TEXTO EXTRAÍDO
● ● ● ● ● ● ●

Tomás Sánchez pintor cubano
'El meditador' (detalle), Tomás Sánchez, acrylic on linen, 1995 (FOTO Facebook / Tomás Sánchez)

Desde joven admiré la obra pictórica de Tomás Sánchez: el trazo exacto y la pincelada fina, la conceptualidad depurada y la transparencia de sus símbolos, dados mediante en un extraño hiperrealismo más empeñado en calar la realidad que en mostrarla en su natural objetividad. Y, sobre todo, me hechizó esa sensación de espacio calmo, exterior e interior a un tiempo, que sus paisajes puntillistas transmiten: sensación que, en ese momento de mi juventud, no pude comprender.

Más allá de la calidad técnica y artística de este maestro del arte contemporáneo, fue la armonía y coherencia “espiritual” de sus paisajes la que interpeló mi desasosiego de veinte años. Es decir: el mensaje de concordia tras la tormenta, y ese extraño tiempo en suspensión, sobresalto de intemporalidad, tan peculiar en su obra. En una palabra: me cautivó el “espacio de redención” que una zona de su obra creativa nos transmite.

La obra de Tomás Sánchez se mueve en tres series o registros bien engranados: los basureros, las crucifixiones y la paisajística. Sístole en un extremo. Diástole en el otro. En el centro, equilibro cielo y tierra: la Cruz; a la que, ha dicho, de una forma u otra todos estamos sujetos. En relación a los basureros, ellos son la mente en contracción; y, aunque paisaje, es naturaleza deteriorada por la sociedad contemporánea. Por su parte, los paisajes naturales pertenecen a un momento en que la mente se expande en la meditación. Somos naturaleza y ella fluye en nosotros.

● ● ● ● ● ● ●

TAREAS DEL EJERCICIO
- A) Según el texto sobre Tomás Sánchez, ¿cuáles son las tres series o registros en que se mueve su obra?
- B) ¿Cómo resumirías en dos oraciones el texto sobre Tomás Sánchez?
- C) Reproduce literalmente el fragmento del texto sobre Tomás Sánchez: empieza en las palabras "La obra de Tomás" y detente después de "fluye en nosotros.".

● ● ● ● ● ● ●

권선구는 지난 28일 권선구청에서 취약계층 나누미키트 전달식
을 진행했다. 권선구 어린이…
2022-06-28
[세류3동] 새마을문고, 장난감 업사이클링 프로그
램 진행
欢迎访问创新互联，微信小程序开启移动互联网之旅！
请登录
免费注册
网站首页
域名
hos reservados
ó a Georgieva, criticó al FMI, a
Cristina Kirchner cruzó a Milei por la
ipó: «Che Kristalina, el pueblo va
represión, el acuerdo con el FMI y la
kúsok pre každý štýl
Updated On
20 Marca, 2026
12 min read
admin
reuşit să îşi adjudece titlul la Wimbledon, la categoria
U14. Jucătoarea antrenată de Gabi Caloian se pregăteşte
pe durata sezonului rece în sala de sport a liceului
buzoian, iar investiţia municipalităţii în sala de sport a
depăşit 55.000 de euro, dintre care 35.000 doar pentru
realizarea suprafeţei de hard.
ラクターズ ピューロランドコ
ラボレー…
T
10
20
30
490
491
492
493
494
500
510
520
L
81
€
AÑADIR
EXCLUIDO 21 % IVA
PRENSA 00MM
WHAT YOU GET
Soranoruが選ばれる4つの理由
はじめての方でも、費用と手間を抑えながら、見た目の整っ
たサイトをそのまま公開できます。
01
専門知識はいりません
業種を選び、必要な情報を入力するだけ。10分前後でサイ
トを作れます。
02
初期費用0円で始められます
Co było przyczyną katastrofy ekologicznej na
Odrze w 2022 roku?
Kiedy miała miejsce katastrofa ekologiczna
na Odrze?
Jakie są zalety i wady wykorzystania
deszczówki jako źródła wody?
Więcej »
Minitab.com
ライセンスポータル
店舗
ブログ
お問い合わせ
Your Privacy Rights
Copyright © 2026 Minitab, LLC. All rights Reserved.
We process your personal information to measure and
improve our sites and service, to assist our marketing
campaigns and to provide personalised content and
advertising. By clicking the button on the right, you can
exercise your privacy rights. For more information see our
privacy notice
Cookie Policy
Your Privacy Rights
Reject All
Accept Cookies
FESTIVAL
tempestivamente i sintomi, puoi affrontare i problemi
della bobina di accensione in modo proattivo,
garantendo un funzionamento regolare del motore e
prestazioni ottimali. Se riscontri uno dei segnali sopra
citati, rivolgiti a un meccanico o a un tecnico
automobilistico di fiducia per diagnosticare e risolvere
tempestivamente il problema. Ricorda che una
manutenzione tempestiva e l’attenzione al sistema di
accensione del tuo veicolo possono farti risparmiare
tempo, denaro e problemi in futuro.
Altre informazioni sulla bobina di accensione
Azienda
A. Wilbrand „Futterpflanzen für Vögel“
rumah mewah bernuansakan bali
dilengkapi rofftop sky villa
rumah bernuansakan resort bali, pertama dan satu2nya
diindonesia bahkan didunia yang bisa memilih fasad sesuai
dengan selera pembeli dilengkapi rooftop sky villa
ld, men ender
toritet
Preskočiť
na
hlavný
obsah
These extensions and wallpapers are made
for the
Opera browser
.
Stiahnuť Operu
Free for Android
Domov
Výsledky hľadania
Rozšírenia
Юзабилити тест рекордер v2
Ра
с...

● ● ● ● ● ● ●

RESPUESTAS POR TAREA
- A) Los basureros, las crucifixiones y la paisajística.

- B) Quien escribe admiró desde joven la pintura de Tomás Sánchez por su técnica y, sobre todo, por la sensación de espacio calmo y la armonía "espiritual" de sus paisajes. Su obra se organiza en tres series: los basureros, que son la mente en contracción; las crucifixiones, equilibrio entre cielo y tierra; y los paisajes naturales, que pertenecen a un momento de expansión de la mente en la meditación.

- C)
La obra de Tomás Sánchez se mueve en tres series o registros bien engranados: los basureros, las crucifixiones y la paisajística. Sístole en un extremo. Diástole en el otro. En el centro, equilibro cielo y tierra: la Cruz; a la que, ha dicho, de una forma u otra todos estamos sujetos. En relación a los basureros, ellos son la mente en contracción; y, aunque paisaje, es naturaleza deteriorada por la sociedad contemporánea. Por su parte, los paisajes naturales pertenecen a un momento en que la mente se expande en la meditación. Somos naturaleza y ella fluye en nosotros.